Notre société a pendant longtemps considéré que le prix à payer pour avoir de l’énergie était mineur par rapport aux multiples avantages. La croissance économique des deux derniers siècles est en effet plus liée à l’abondance d’énergie bon marché qu’à la qualité de notre modèle économique et politique. L’importance des récentes catastrophes liées à l’énergie et l’immensité des difficultés provoquées par le changement climatique nous oblige à repenser cette question. Jusqu’à présent les grandes démocraties ont réussi à faire croire que cela allait de soi, ce que le philosophe Jean Claude Milner appelle le "gouvernement des choses", et qu’il n’y avait pas lieu de débattre. Dans la situation actuelle il est indispensable de remettre la question énergétique au centre du débat démocratique. Si les choix énergétiques comportent une analyse technique spécifique, l’énergie par sa production, sa distribution son utilisation et ses risques ne peut pas être pensée indépendamment des autres grandes questions, comme celle de la justice sociale, qui structurent les choix politiques. Si le libéralisme a eu quelques réussites économiques le fameux algorithme de la main invisible supposé réguler le marché a montré son incapacité à prendre en charge correctement cette question. On a besoin d’une société bien informée et consciente des multiples enjeux liés à l’énergie pour que le débat démocratique puisse nous orienter vers une solution optimale. La question énergétique a évidemment une composante nationale, mais il n’est pas besoin d’être un grand géo-politologue pour comprendre que l’avenir énergétique passe par une gouvernance mondiale qui reste à inventer.

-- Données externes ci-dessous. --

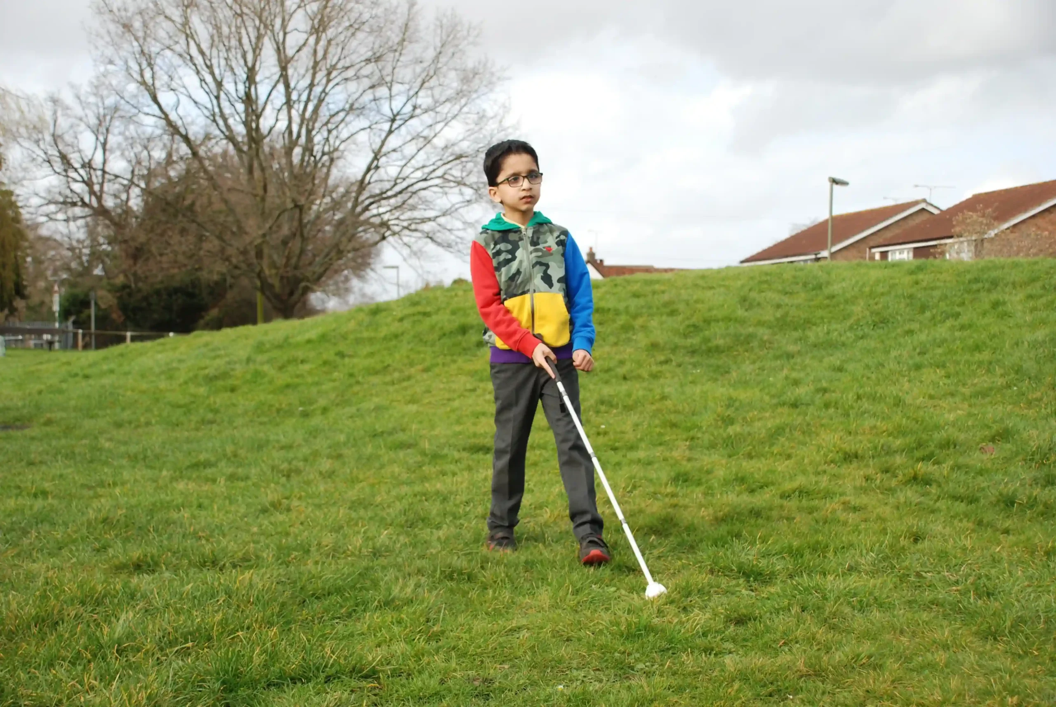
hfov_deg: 41.1
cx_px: 528
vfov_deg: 28.2
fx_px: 1410
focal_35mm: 48
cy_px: 354
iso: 100
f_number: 6.3
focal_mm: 32
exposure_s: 1/160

Si le débat doit s’appuyer sur les nombreuses connaissances scientifiques et techniques, qui s’entrecroisent dans cette complexe problématique, il est tout aussi important de comprendre que c’est bien notre vision de ce que doit être l’avenir de l’humanité qui est en jeu. Parler, comme le fait Agnès Sinaï, de la fin de l’anthropocène ou comme Roger-Pol Droit de Prométhée, ne disqualifie pas les analyses coût/bénéfices, mais nous incite à prendre un peu de recul devant toutes ces interrogations. Il est, dans cette optique, rationnel d’appuyer sa réflexion sur une analyse des grands mythes qui ont structuré la conscience que l’humanité a toujours eu d’elle-même.